Green
Here is part one of what I am doing.
Reduce.
Today I put our trash out. For a family of 5 it used to be 2 full garbage cans, sometimes 3. Today it was one. Actually it's been one can for quite awhile. Everything else has been recycled, composted and I have quit buying a lot of prepackaged food. There are more whole foods served in our home lately. This is good, actually it is great.
I have stopped buying detergent in plastic bottles. Now I use the powder version and recycle the box. Sure I could recylce the plastic jug, but that is a petroleum based product. No need for it. We no longer buy plastic bottled body soap. We are old school and use bar soap.
We must pay to have our leaves and yard waste taken away. I'm all for this. My husband is the type of guy who rather than chop it up with the lawn mower will spend hours raking, put it in a petroleum bag and have the garbage men take it to the landfill. No more. It's either mulched by my father (he loves doing this) or my husband will rake it up, put it in the petroleum bag and haul it to the compost station they opened up last year. The petroleum bag comes back home to be used again. The state compost center gives the compost back to the residents. I love it!

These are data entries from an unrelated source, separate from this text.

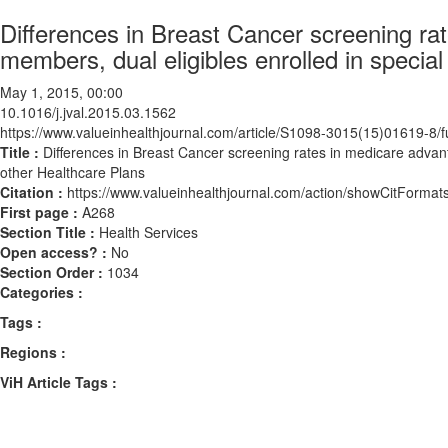
Differences in Breast Cancer screening rat
members, dual eligibles enrolled in specia
May 1, 2015, 00:00
10.1016/j.jval.2015.03.1562
https://www.valueinhealthjournal.com/article/S1098-3015(15)01619-8/fu
Title :
Differences in Breast Cancer screening rates in medicare advant
other Healthcare Plans
Citation :
https://www.valueinhealthjournal.com/action/showCitForma
First page :
A268
Section Title :
Health Services
Open access? :
No
Section Order :
1034
Categories :
Tags :
Regions :
ViH Article Tags :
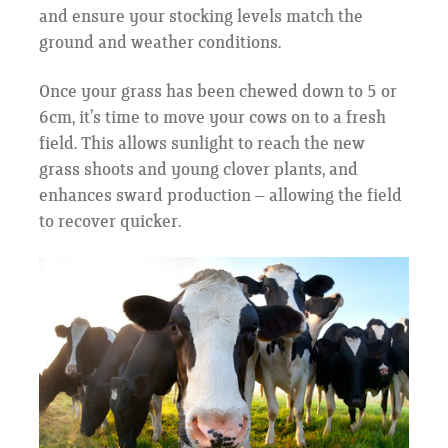
and ensure your stocking levels match the
ground and weather conditions.
Once your grass has been chewed down to 5 or
6cm, it’s time to move your cows on to a fresh
field. This allows sunlight to reach the new
grass shoots and young clover plants, and
enhances sward production – allowing the field
to recover quicker.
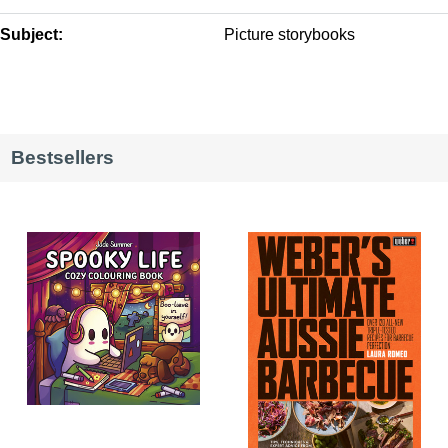
Subject:
Picture storybooks
Bestsellers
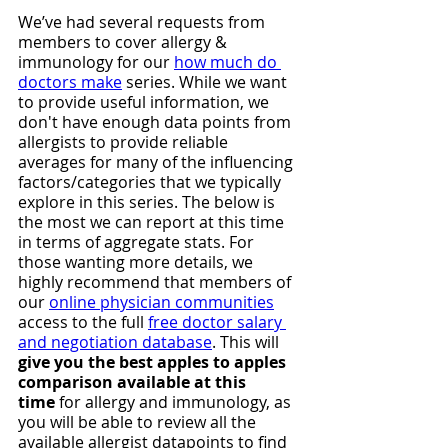
We’ve had several requests from 
members to cover allergy & 
immunology for our 
how much do 
doctors make
 series. While we want 
to provide useful information, we 
don't have enough data points from 
allergists to provide reliable 
averages for many of the influencing 
factors/categories that we typically 
explore in this series. The below is 
the most we can report at this time 
in terms of aggregate stats. For 
those wanting more details, we 
highly recommend that members of 
our 
online physician communities
access to the full 
free doctor salary 
and negotiation database
. This will 
give you the best apples to apples 
comparison available at this 
time
 for allergy and immunology, as 
you will be able to review all the 
available allergist datapoints to find 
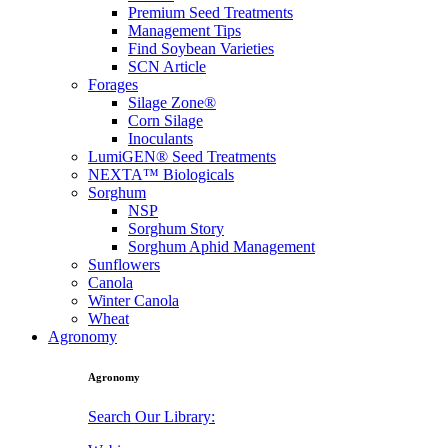
Premium Seed Treatments
Management Tips
Find Soybean Varieties
SCN Article
Forages
Silage Zone®
Corn Silage
Inoculants
LumiGEN® Seed Treatments
NEXTA™ Biologicals
Sorghum
NSP
Sorghum Story
Sorghum Aphid Management
Sunflowers
Canola
Winter Canola
Wheat
Agronomy
Agronomy
Search Our Library:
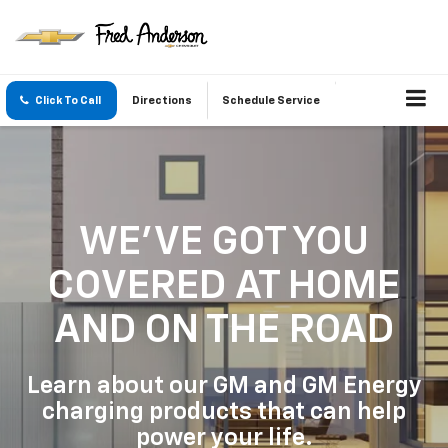
Click To Call
Directions
Schedule Service
WE'VE GOT YOU
COVERED
AT HOME
AND ON THE ROAD
Learn about our GM and GM Energy
charging products that can help
power your life.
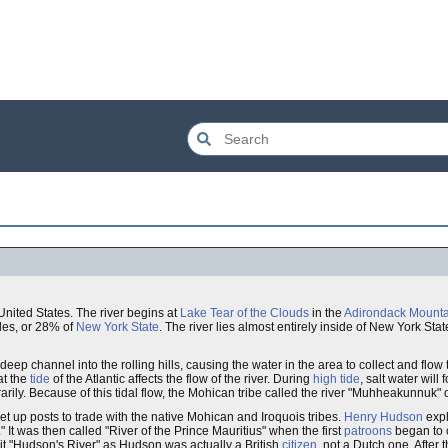
United States. The river begins at
Lake Tear of the Clouds
in the
Adirondack Mounta
iles, or 28% of
New York State
. The river lies almost entirely inside of New York Sta
 deep channel into the rolling hills, causing the water in the area to collect and flo
at the
tide
of the Atlantic affects the flow of the river. During
high tide
, salt water will 
arily. Because of this tidal flow, the Mohican tribe called the river "Muhheakunnuk" o
set up posts to trade with the native Mohican and Iroquois tribes.
Henry Hudson
expl
" It was then called "River of the Prince Mauritius" when the first
patroons
began to c
l it "Hudson's River" as Hudson was actually a British
citizen
, not a Dutch one. After t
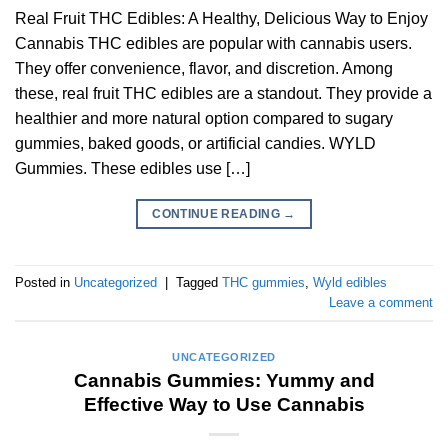
Real Fruit THC Edibles: A Healthy, Delicious Way to Enjoy
Cannabis THC edibles are popular with cannabis users.
They offer convenience, flavor, and discretion. Among
these, real fruit THC edibles are a standout. They provide a
healthier and more natural option compared to sugary
gummies, baked goods, or artificial candies. WYLD
Gummies. These edibles use […]
CONTINUE READING
→
Posted in
Uncategorized
|
Tagged
THC gummies
,
Wyld edibles
Leave a comment
UNCATEGORIZED
Cannabis Gummies: Yummy and
Effective Way to Use Cannabis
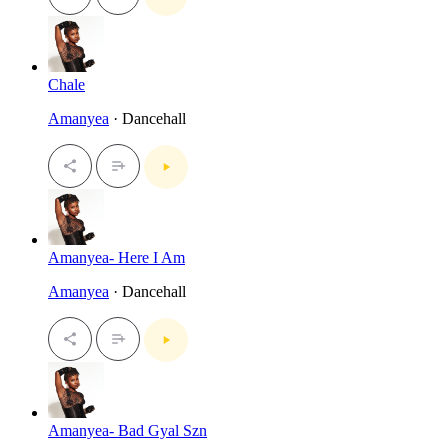
Chale
Amanyea
· Dancehall
Amanyea- Here I Am
Amanyea
· Dancehall
Amanyea- Bad Gyal Szn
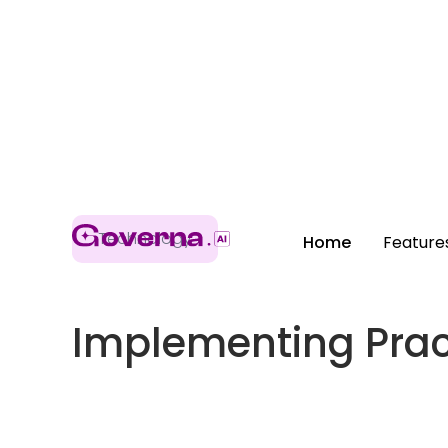
Technology
Home
Feature
Implementing Pract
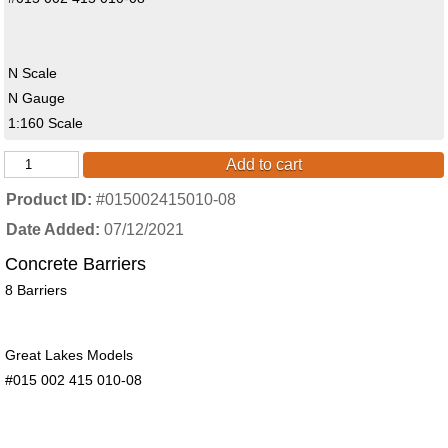
N Scale
N Gauge
1:160 Scale
Add to cart
Product ID
#015002415010-08
Date Added
07/12/2021
Concrete Barriers
8 Barriers
Great Lakes Models
#015 002 415 010-08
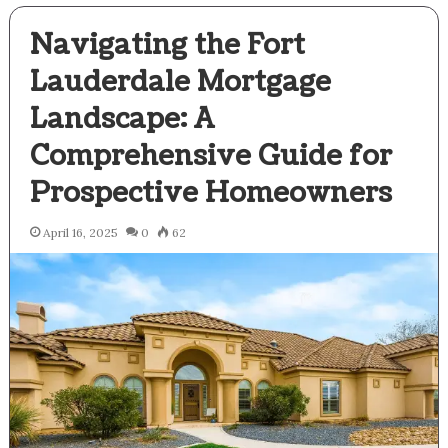
Navigating the Fort
Lauderdale Mortgage
Landscape: A
Comprehensive Guide for
Prospective Homeowners
April 16, 2025
0
62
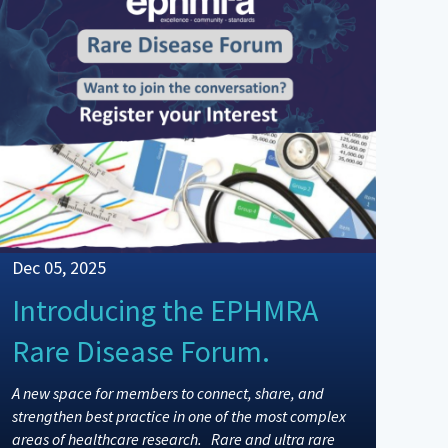
Dec 05, 2025
Introducing the EPHMRA
Rare Disease Forum.
A new space for members to connect, share, and
strengthen best practice in one of the most complex
areas of healthcare research. Rare and ultra rare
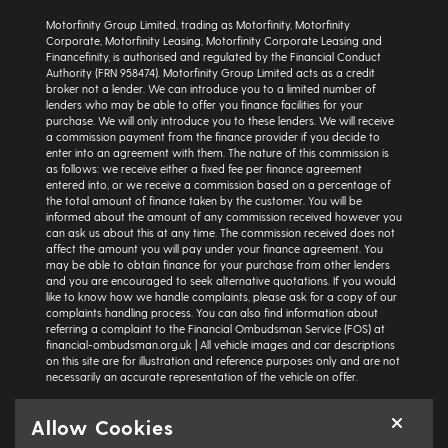
Motorfinity Group Limited, trading as Motorfinity, Motorfinity
Corporate, Motorfinity Leasing, Motorfinity Corporate Leasing and
Financefinity, is authorised and regulated by the Financial Conduct
Authority (FRN 958474). Motorfinity Group Limited acts as a credit
broker not a lender. We can introduce you to a limited number of
lenders who may be able to offer you finance facilities for your
purchase. We will only introduce you to these lenders. We will receive
a commission payment from the finance provider if you decide to
enter into an agreement with them. The nature of this commission is
as follows: we receive either a fixed fee per finance agreement
entered into, or we receive a commission based on a percentage of
the total amount of finance taken by the customer. You will be
informed about the amount of any commission received however you
can ask us about this at any time. The commission received does not
affect the amount you will pay under your finance agreement. You
may be able to obtain finance for your purchase from other lenders
and you are encouraged to seek alternative quotations. If you would
like to know how we handle complaints, please ask for a copy of our
complaints handling process. You can also find information about
referring a complaint to the Financial Ombudsman Service (FOS) at
financial-ombudsman.org.uk | All vehicle images and car descriptions
on this site are for illustration and reference purposes only and are not
necessarily an accurate representation of the vehicle on offer.
Representative example:
Vehicle: Seat Ibiza Hatchback 1.0 TSI 95 SE
Allow Cookies
Technology 5dr | Product Type: Personal Contract Purchase | Total
Cash Price: £18,366 | Net Deposit: £1,500 | Amount of Credit: £16,836 |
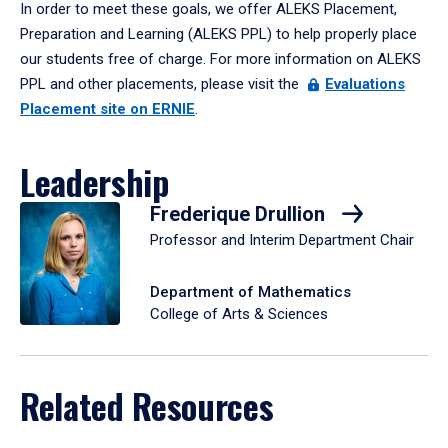
In order to meet these goals, we offer ALEKS Placement,
Preparation and Learning (ALEKS PPL) to help properly place
our students free of charge. For more information on ALEKS
PPL and other placements, please visit the
Evaluations
Placement site on ERNIE
.
Leadership
Frederique Drullion
Professor and Interim Department Chair
Department of Mathematics
College of Arts & Sciences
Related Resources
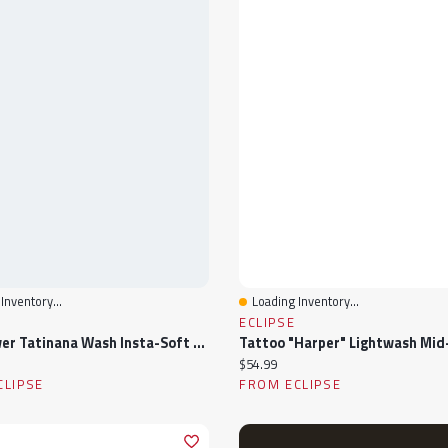
Inventory...
Loading Inventory...
View
Quick View
ECLIPSE
WallFlower Tatinana Wash Insta-Soft Ultra Mid-Rise Crop Jeans
ice:
Current price:
$54.99
CLIPSE
FROM ECLIPSE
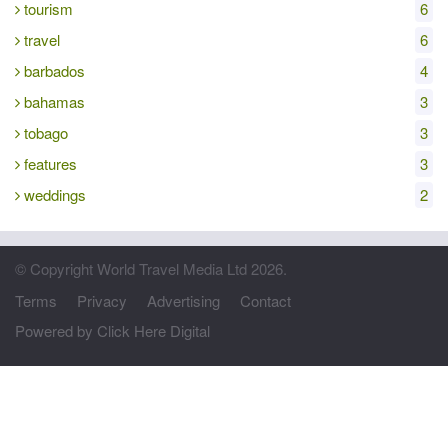
tourism
6
travel
6
barbados
4
bahamas
3
tobago
3
features
3
weddings
2
© Copyright World Travel Media Ltd 2026.
Terms
Privacy
Advertising
Contact
Powered by Click Here Digital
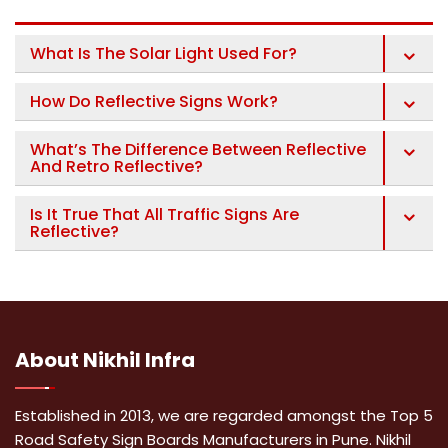
What Is The Solar Light Used For?
How Do Reflective Signs Work?
What’s The Difference Between Reflective
And Retro Reflective?
Is It True That All Traffic Signs Are
Reflective?
About
Nikhil Infra
Established in 2013, we are regarded amongst the Top 5
Road Safety Sign Boards Manufacturers in Pune. Nikhil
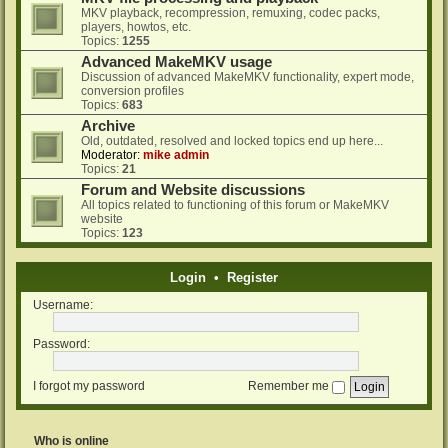
MKV playback, recompression, remuxing, codec packs,
players, howtos, etc.
Topics:
1255
Advanced MakeMKV usage
Discussion of advanced MakeMKV functionality, expert mode,
conversion profiles
Topics:
683
Archive
Old, outdated, resolved and locked topics end up here...
Moderator:
mike admin
Topics:
21
Forum and Website discussions
All topics related to functioning of this forum or MakeMKV
website
Topics:
123
Login
•
Register
Username:
Password:
I forgot my password
Remember me
Who is online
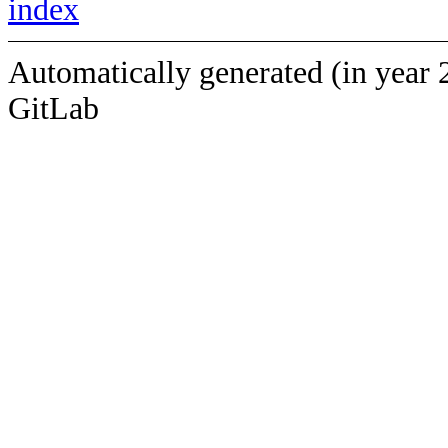
index
Automatically generated (in year 
GitLab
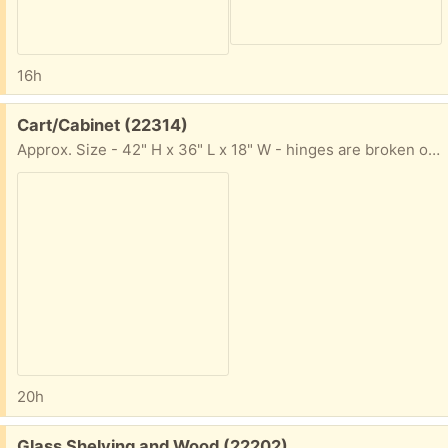
16h
Free:
Cart/Cabinet (22314)
Approx. Size - 42" H x 36" L x 18" W - hinges are broken on left side door - otherwise in great shape. Has four wheels and handle on left side.
20h
Free:
Glass Shelving and Wood (22202)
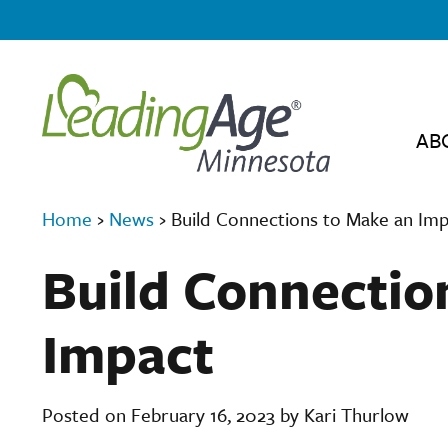
AB
Home
›
News
›
Build Connections to Make an Im
Build Connectio
Impact
Posted on February 16, 2023 by Kari Thurlow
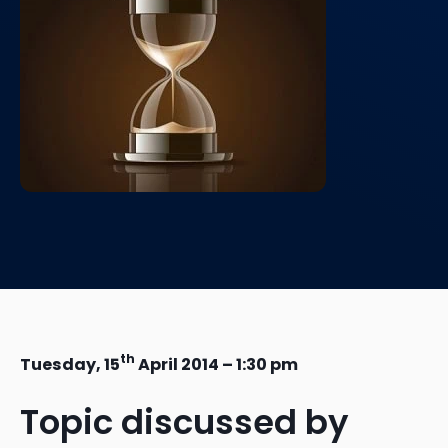
th
Tuesday, 15
April 2014 – 1:30 pm
Topic discussed by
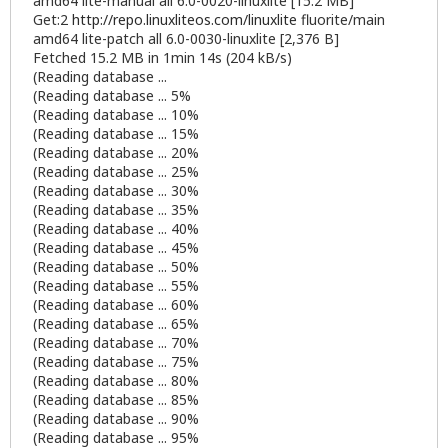
amd64 lite-manual all 6.0-0020-linuxlite [15.2 MB]
Get:2
http://repo.linuxliteos.com/linuxlite
fluorite/main
amd64 lite-patch all 6.0-0030-linuxlite [2,376 B]
Fetched 15.2 MB in 1min 14s (204 kB/s)
(Reading database ...
(Reading database ... 5%
(Reading database ... 10%
(Reading database ... 15%
(Reading database ... 20%
(Reading database ... 25%
(Reading database ... 30%
(Reading database ... 35%
(Reading database ... 40%
(Reading database ... 45%
(Reading database ... 50%
(Reading database ... 55%
(Reading database ... 60%
(Reading database ... 65%
(Reading database ... 70%
(Reading database ... 75%
(Reading database ... 80%
(Reading database ... 85%
(Reading database ... 90%
(Reading database ... 95%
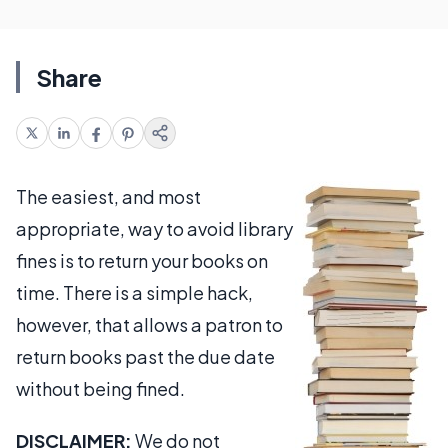
Share
The easiest, and most
appropriate, way to avoid library
fines is to return your books on
time. There is a simple hack,
however, that allows a patron to
return books past the due date
without being fined.
DISCLAIMER:
We do not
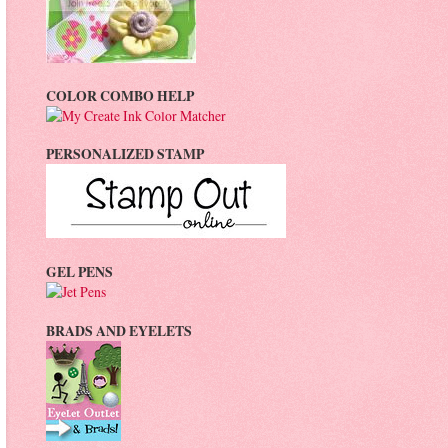
COLOR COMBO HELP
PERSONALIZED STAMP
GEL PENS
BRADS AND EYELETS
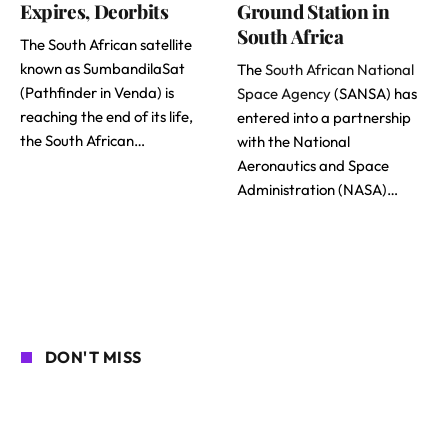
Expires, Deorbits
Ground Station in
South Africa
The South African satellite
known as SumbandilaSat
The
South African National
(Pathfinder in Venda) is
Space Agency
(SANSA) has
reaching the end of its life,
entered into a partnership
the South African…
with the National
Aeronautics and Space
Administration (NASA)…
DON'T MISS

Old towels are used as cleaning rags.
Old towels that aren't, bed linens, blankets that are no longer used are donated to the humane society.
All old clothes in good condition are donated to the Salvation Army. Those in not prime condition are donated at the recycling center. Do you know they can make pencil's out of recycled blue jeans?
We don't drive our gas hog big ass SUV anywhere anymore. (well to work) Wherever we go as a family we drive our small car that gets 35 mpg.
Canvas bags. I take them everywhere. The grocery store, Old Navy, Target etc. When I have forgotton them (rarely) I end up with plastic bags. They are either recylced or used for dog waste.
I no longer buy bottled water. We use water bottles and fill them up.
We use car carriers for our coffee. No more throw away cups. We usually make it at home anyway.
Cleaning products are green. I just tried the green products from Clorox (which I understand the Sierra Club has given it's stamp of approval to) It works quite well. Most times (when I have time) it's baking soda, vinegar and borax.
Line drying. I think my husband has finally warmed up to this idea. In the fall, spring and some summer months (when the humidity is 99% the clothes don't dry) I line dry everything outisde with the exception of underwear and towels. I like soft towels or I would line dry them also. I have no idea how much energy this saves. I started it b/c I was pissed off that the utility company raised our rates 60%. It wasn't to be green or save money. I just wanted to sock it to them. Speaking of socks they go in the dryer also. Basically 4 loads of laundry = one dryer load.
I guess my compost bins could be filed under reduce, reuse and recylce. More about them later.
Can you tell I haven't worked out? Ok I did do kickboxing as a dork in glasses. No pain the next day. I did fun swim with the kids yesterday. My daughter is rocking the flip-turn. Who knew? Currently I building David's pool confidence up (per swim teacher's instruction) I think that's more important than swimming a half mile for the time being. I'll only do that once a week, rather than twice. Mother of the Year, here I come!